=== Begin Enclosure ===

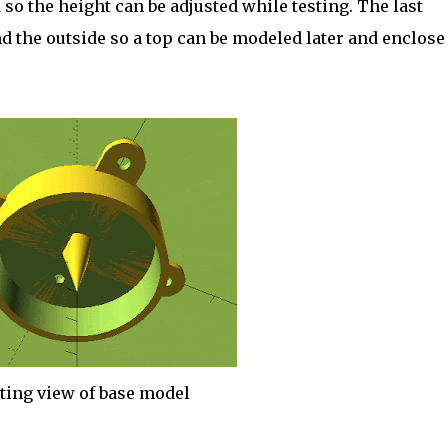
so the height can be adjusted while testing. The last
 the outside so a top can be modeled later and enclose
ting view of base model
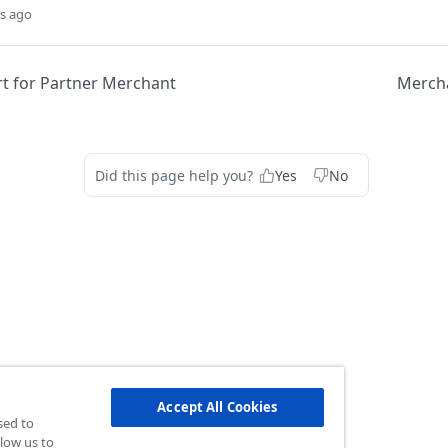
s ago
rt for Partner Merchant
Mercha
Did this page help you?
Yes
No
Accept All Cookies
sed to
low us to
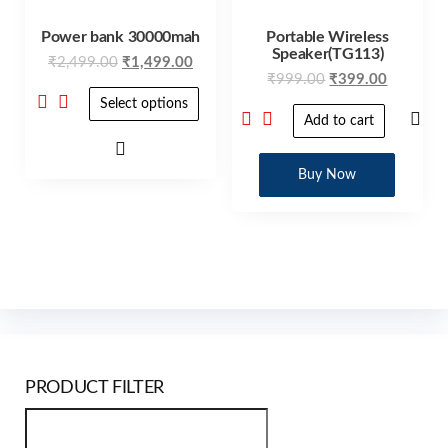
Power bank 30000mah
Portable Wireless
Speaker(TG113)
₹
2,499.00
₹
1,499.00
₹
999.00
₹
399.00
Select options
Add to cart
Buy Now
PRODUCT FILTER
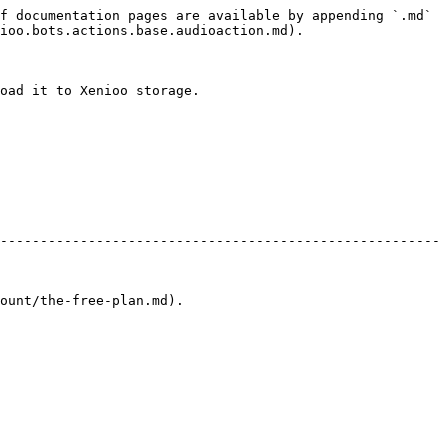
f documentation pages are available by appending `.md` 
ioo.bots.actions.base.audioaction.md).

oad it to Xenioo storage.

-------------------------------------------------------
                                 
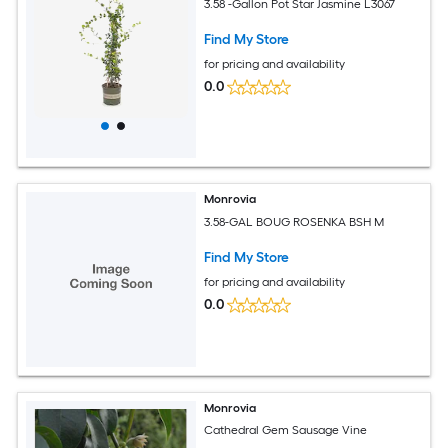
3.58 -Gallon Pot Star Jasmine L3067
Find My Store
for pricing and availability
0.0
Monrovia
3.58-GAL BOUG ROSENKA BSH M
Find My Store
for pricing and availability
0.0
Monrovia
Cathedral Gem Sausage Vine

=== End Enclosure ===

WHAT YOU HAVE TO DO => Across all the entries above, how many lines hold the word "base"? Answer with the number only.

RESPONSE TO THE TASK => 2